BEGIN
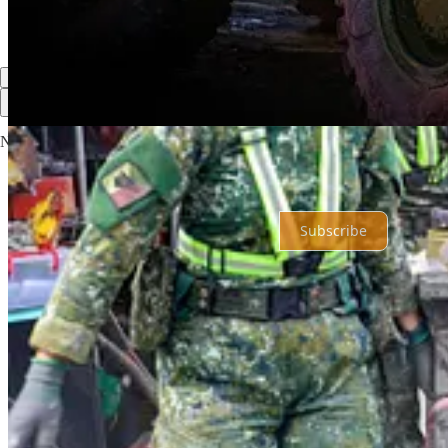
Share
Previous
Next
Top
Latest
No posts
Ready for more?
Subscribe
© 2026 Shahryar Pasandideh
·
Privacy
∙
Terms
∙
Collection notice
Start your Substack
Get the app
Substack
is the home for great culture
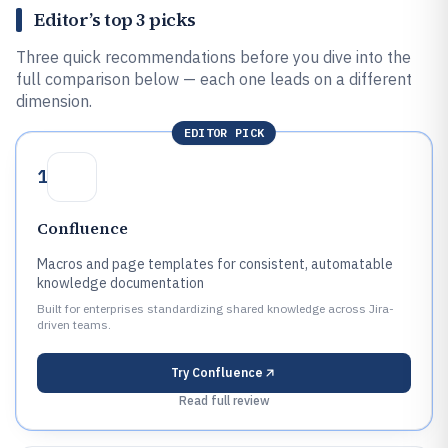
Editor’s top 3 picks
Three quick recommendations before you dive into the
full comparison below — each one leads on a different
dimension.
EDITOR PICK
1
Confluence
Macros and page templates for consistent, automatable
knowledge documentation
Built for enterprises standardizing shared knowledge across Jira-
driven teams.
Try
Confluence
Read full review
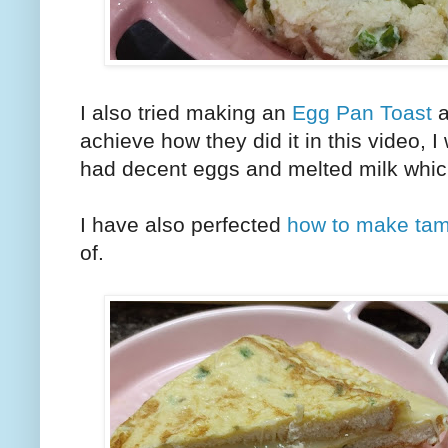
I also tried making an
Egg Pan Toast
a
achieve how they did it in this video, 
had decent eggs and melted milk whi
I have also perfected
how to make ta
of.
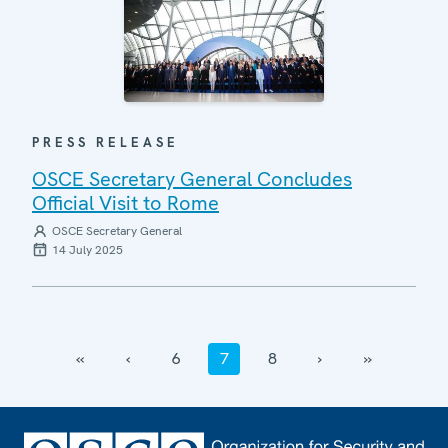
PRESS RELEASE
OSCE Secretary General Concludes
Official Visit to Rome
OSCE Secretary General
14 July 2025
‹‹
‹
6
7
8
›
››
END
> **Required action**
Rewrite all the records above as a Markdown table with two columns, Row and Line, giving each line its own numbered row and skipping blank lines. Leave the pictures out of the answer.

> **Final answer**
| Row | Line |
|---|---|
| 1 | Share |
| 2 | Previous |
| 3 | Next |
| 4 | Top |
| 5 | Latest |
| 6 | No posts |
| 7 | Ready for more? |
| 8 | Subscribe |
| 9 | © 2026 Shahryar Pasandideh |
| 10 | · |
| 11 | Privacy |
| 12 | ∙ |
| 13 | Terms |
| 14 | ∙ |
| 15 | Collection notice |
| 16 | Start your Substack |
| 17 | Get the app |
| 18 | Substack |
| 19 | is the home for great culture |
| 20 | Editor’s top 3 picks |
| 21 | Three quick recommendations before you dive into the |
| 22 | full comparison below — each one leads on a different |
| 23 | dimension. |
| 24 | EDITOR PICK |
| 25 | 1 |
| 26 | Confluence |
| 27 | Macros and page templates for consistent, automatable |
| 28 | knowledge documentation |
| 29 | Built for enterprises standardizing shared knowledge across Jira- |
| 30 | driven teams. |
| 31 | Try |
| 32 | Confluence |
| 33 | Read full review |
| 34 | I also tried making an |
| 35 | Egg Pan Toast |
| 36 | a |
| 37 | achieve how they did it in this video,  |
| 38 | had decent eggs and melted milk whi |
| 39 | I have also perfected |
| 40 | how to make ta |
| 41 | of. |
| 42 | PRESS RELEASE |
| 43 | OSCE Secretary General Concludes |
| 44 | Official Visit to Rome |
| 45 | OSCE Secretary General |
| 46 | 14 July 2025 |
| 47 | ‹‹ |
| 48 | ‹ |
| 49 | 6 |
| 50 | 7 |
| 51 | 8 |
| 52 | › |
| 53 | ›› |